Les premières études qui seront menées sur le dosage de la phényléphrine porteront probablement sur le cancer du sein. «Le fait que les traitements de chimiothérapie sont administrés dans un cadre hospitalier déjà très bien balisé facilitera la mise en œuvre des essais cliniques», observe Mona Nemer. Une équipe du Texas serait intéressée à entreprendre de telles études.

La stratégie thérapeutique visant à augmenter la concentration de protéines GATA-4 pourrait également être employée pour prévenir des défaillances cardiaques causées par des facteurs génétiques ou un surcroît de stress.
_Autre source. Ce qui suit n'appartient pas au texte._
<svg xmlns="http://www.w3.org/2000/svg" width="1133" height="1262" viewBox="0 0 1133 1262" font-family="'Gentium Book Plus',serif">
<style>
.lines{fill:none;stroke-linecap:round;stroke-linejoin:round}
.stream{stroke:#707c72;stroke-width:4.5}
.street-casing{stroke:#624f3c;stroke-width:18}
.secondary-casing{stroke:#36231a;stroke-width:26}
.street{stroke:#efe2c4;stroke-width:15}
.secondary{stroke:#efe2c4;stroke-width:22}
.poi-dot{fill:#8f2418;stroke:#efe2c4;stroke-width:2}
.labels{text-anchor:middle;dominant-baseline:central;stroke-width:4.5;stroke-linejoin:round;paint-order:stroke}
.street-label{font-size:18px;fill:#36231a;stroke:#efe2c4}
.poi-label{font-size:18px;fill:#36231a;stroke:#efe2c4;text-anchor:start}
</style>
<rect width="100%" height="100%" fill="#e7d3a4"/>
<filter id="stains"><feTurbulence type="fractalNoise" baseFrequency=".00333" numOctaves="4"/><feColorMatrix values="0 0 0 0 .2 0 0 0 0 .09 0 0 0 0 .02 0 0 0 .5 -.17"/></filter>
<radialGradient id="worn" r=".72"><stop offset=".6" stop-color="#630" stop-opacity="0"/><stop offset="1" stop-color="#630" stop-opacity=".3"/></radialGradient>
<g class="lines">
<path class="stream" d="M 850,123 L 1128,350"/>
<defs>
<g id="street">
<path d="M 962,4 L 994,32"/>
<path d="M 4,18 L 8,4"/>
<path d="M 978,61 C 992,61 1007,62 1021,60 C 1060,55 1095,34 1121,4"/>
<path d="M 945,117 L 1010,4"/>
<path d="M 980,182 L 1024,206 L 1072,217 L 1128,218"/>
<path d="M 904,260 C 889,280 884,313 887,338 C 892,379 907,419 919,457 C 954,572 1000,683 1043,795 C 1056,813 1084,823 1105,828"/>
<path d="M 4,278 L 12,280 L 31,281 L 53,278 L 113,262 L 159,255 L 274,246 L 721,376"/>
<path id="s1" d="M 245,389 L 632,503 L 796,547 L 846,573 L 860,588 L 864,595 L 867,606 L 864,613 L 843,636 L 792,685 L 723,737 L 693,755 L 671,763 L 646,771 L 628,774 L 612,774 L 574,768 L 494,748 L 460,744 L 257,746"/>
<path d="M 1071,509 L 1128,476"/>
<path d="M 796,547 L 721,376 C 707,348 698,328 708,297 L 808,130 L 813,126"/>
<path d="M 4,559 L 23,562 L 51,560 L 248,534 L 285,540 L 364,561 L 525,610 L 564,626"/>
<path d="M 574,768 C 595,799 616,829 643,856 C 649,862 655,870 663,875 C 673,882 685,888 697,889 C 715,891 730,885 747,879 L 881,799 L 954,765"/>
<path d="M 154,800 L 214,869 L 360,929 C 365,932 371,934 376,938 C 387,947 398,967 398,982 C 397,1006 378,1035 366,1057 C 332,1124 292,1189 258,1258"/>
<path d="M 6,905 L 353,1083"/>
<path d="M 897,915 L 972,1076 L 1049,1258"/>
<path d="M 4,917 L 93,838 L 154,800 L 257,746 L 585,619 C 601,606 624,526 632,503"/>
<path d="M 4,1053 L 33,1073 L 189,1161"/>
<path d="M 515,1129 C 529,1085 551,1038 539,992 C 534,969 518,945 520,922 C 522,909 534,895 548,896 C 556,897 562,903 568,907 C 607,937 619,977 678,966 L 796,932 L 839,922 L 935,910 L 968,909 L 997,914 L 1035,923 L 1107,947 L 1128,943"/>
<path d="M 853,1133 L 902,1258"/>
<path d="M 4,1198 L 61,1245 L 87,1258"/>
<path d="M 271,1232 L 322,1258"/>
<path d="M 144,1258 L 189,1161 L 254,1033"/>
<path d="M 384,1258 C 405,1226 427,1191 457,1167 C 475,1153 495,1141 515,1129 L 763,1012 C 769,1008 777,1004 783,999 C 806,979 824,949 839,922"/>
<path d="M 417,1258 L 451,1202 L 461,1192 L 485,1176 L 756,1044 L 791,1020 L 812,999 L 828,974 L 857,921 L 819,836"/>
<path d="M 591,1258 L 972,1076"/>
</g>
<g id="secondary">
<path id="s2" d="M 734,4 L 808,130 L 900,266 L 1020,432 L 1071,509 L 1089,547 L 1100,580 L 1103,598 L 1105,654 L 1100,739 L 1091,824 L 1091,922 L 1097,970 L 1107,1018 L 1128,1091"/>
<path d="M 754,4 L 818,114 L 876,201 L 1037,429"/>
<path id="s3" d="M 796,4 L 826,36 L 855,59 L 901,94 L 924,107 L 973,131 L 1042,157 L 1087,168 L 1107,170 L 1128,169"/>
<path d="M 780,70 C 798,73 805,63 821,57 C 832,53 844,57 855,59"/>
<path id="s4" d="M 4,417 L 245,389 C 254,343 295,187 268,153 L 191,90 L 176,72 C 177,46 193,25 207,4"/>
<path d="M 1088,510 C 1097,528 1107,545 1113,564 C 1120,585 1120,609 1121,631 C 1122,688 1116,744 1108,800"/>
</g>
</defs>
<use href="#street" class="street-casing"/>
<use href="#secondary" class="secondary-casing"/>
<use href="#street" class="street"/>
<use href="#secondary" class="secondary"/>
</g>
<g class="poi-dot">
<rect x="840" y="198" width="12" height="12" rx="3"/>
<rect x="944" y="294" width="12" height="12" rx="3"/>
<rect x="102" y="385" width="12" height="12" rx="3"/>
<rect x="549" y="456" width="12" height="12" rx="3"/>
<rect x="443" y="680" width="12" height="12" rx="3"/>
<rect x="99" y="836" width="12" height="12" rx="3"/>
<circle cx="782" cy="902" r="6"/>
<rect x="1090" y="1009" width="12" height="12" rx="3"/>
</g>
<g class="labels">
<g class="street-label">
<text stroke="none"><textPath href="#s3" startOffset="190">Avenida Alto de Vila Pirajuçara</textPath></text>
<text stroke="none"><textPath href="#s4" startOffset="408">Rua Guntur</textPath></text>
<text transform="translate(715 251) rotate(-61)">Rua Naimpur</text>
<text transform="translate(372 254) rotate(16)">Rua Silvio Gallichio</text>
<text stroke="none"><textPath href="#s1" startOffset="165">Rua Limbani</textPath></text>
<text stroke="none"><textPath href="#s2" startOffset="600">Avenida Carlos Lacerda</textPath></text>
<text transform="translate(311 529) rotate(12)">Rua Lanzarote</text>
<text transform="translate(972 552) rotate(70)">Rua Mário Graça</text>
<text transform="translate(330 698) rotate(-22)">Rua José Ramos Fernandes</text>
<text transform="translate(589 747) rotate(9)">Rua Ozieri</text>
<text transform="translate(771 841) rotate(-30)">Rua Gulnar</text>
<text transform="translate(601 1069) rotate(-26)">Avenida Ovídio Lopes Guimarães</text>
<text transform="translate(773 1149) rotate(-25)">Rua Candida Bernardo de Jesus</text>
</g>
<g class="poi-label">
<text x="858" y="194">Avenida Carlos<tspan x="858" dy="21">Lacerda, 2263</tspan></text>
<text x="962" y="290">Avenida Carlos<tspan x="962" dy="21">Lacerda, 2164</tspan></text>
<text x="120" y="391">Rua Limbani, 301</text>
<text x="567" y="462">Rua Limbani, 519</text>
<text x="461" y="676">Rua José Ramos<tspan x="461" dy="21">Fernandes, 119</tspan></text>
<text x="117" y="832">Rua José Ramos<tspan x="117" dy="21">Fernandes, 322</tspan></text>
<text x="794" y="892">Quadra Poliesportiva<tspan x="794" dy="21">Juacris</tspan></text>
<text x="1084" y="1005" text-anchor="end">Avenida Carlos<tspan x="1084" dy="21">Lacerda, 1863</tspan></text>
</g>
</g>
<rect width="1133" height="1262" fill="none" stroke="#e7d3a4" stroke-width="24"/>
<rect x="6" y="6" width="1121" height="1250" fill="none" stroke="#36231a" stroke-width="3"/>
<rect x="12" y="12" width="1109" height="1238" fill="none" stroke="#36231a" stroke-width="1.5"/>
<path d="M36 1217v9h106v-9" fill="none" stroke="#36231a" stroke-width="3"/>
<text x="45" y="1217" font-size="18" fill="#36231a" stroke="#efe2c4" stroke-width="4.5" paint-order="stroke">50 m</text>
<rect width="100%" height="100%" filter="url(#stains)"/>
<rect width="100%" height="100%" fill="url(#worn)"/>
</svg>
Près de 25 ans après son arrivée en ville, Mona Nemer aime toujours passionnément Montréal, où elle a d’ailleurs fait venir sa famille. «Montréal, c’est chez moi», dit-elle avec fougue. Récemment honorée au gala Femmes de mérite 2004 de la Fondation Y des femmes de Montréal dans la catégorie «sciences et technologie», elle reste aussi une grande amoureuse de son métier qui a à cœur de soutenir les efforts des étudiantes désireuses de se consacrer à la recherche scientifique. «Il faut cesser de leur dire que la maternité est un empêchement à la carrière universitaire, dit la chercheuse, elle-même mère d’une adolescente de 14 ans. Elles finissent par le croire.» Selon elle, ces jeunes femmes ont surtout besoin d’exemples positifs. En tout cas, on peut dire que celles qui s’activent dans son laboratoire en ont tout un sous les yeux.